Early on as a believer my efforts to please God weren’t so much for Him, but for me. On some levels I wanted to “deserve” heaven. I wanted it to be an easy choice for God to let me in. This is embarrassing to admit, but it took me a while to figure out our good works don’t “buy” us favor with God, they simply give expression to our gratitude for what God’s already done for us and given us by grace.
As God’s child I have a home in heaven He’s been preparing for me for a couple thousand years, so the “where” is no longer a concern. But what about the “what?” That’s an ongoing saga. As I see it unfolding in my life, I understand the “what” to be significant for a number of reasons.
I’m much closer to the end of my life than I am the beginning. So, as I look back on the portion of my life I’ve already lived, I must ask: “what have I accomplished for Christ to date?” As I understand my relationship with the Lord, I’m not the best judge of that, He is. It’s a “heart” issue more than a “performance” issue. It’s not so much about how much I accomplished, as it is how well did I love, serve, and obey?

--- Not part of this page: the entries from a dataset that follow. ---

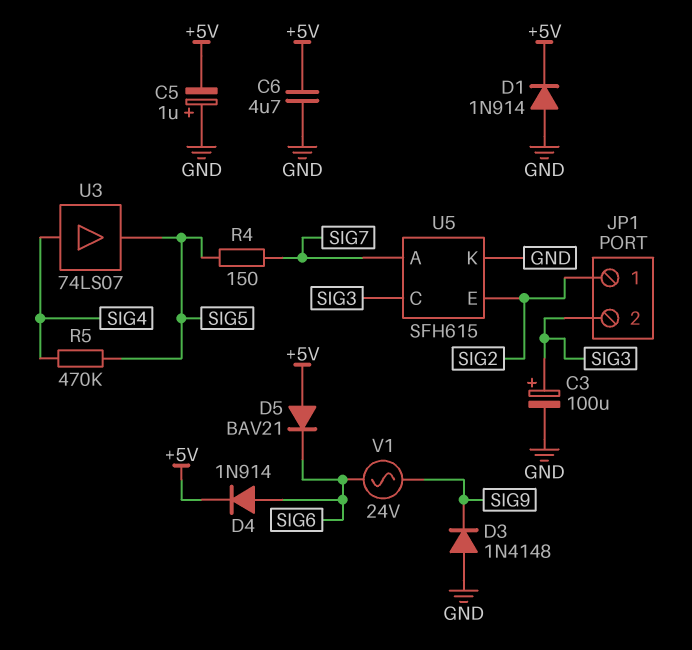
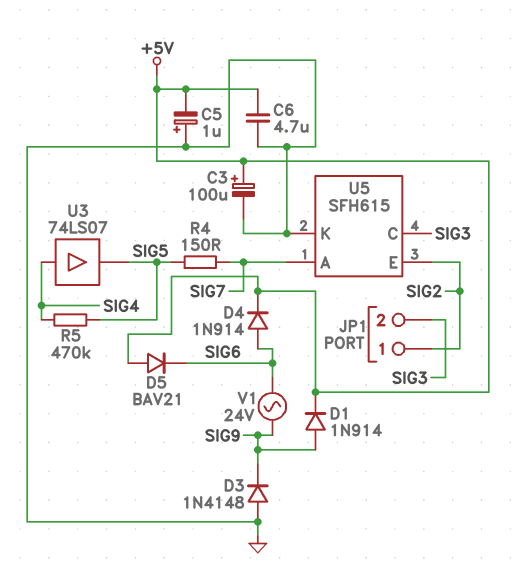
C3: 100uF (plus SIG3, minus GND) -> 100uF (plus +5V, minus GND)
D1: diode 1N914 (A GND, K +5V) -> diode 1N914 (A SIG9, K +5V)

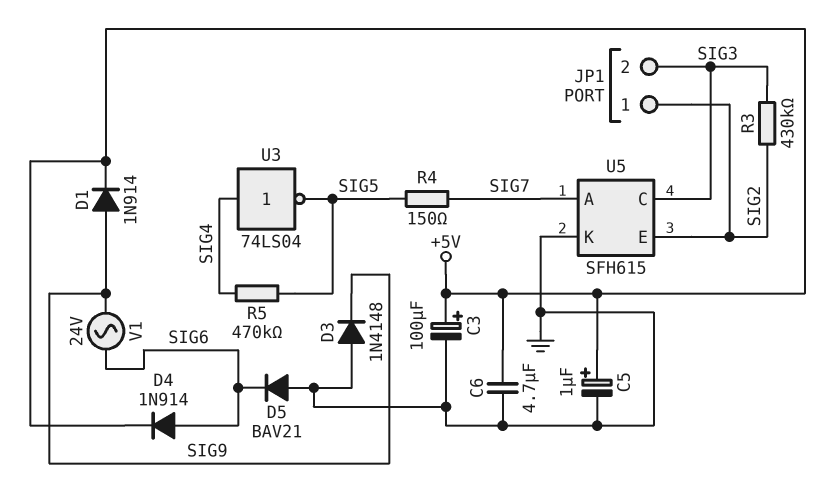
C5: 1uF (plus GND, minus +5V) -> 1uF (plus +5V, minus GND)
D5: diode BAV21 (A +5V, K SIG6) -> diode BAV21 (A GND, K SIG6)
R3: none -> 430k (SIG2, SIG3)
U3: buffer 74LS07 (in SIG4, out SIG5) -> NOT 74LS04 (in SIG4, out SIG5)

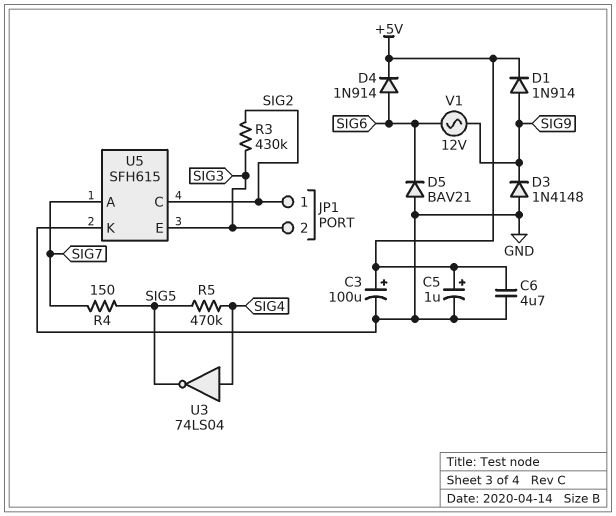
U5 pin C: SIG3 -> SIG2
U5 pin E: SIG2 -> SIG3
V1: AC 24V (SIG6, SIG9) -> AC 12V (SIG6, SIG9)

Ultimately, it’s about how I fulfilled my role as God’s child. Was I the rebellious son who took what was his and headed to a faraway land? Or was I the pious, but very lost, son who stayed at home, hating every minute of it? Truthfully, probably a combination of both – until I came to my senses!
Sonship comprises the “what” as I understand it. Not so much “what did I do with my life?” as “what, by God’s grace, am I becoming as a man of God?” The “what” determines the “where.”
God gives each of us, as His children, gifts to be used specifically for our service in cooperation and coordination with the other members of the Body of Christ. That’s what makes the Church, the Family of God, so magnetic. We’re not brothers torn apart by the pull of the world, we’re brothers and sisters banded together by our love for the Father. It’s no longer “what do I want to do with my life?” It’s “what will most please my Father who loves me and always has my best interests at heart?”
Actually, in this season of my life I’m not focusing on the “where” or the “what,” I’m focusing on the “Who?” My daily goal is to keep my eyes on Jesus, seeking to walk as closely to Him as I possibly can. The person I most want to please is my Savior. He gave His all for me, can I give less than my all for Him?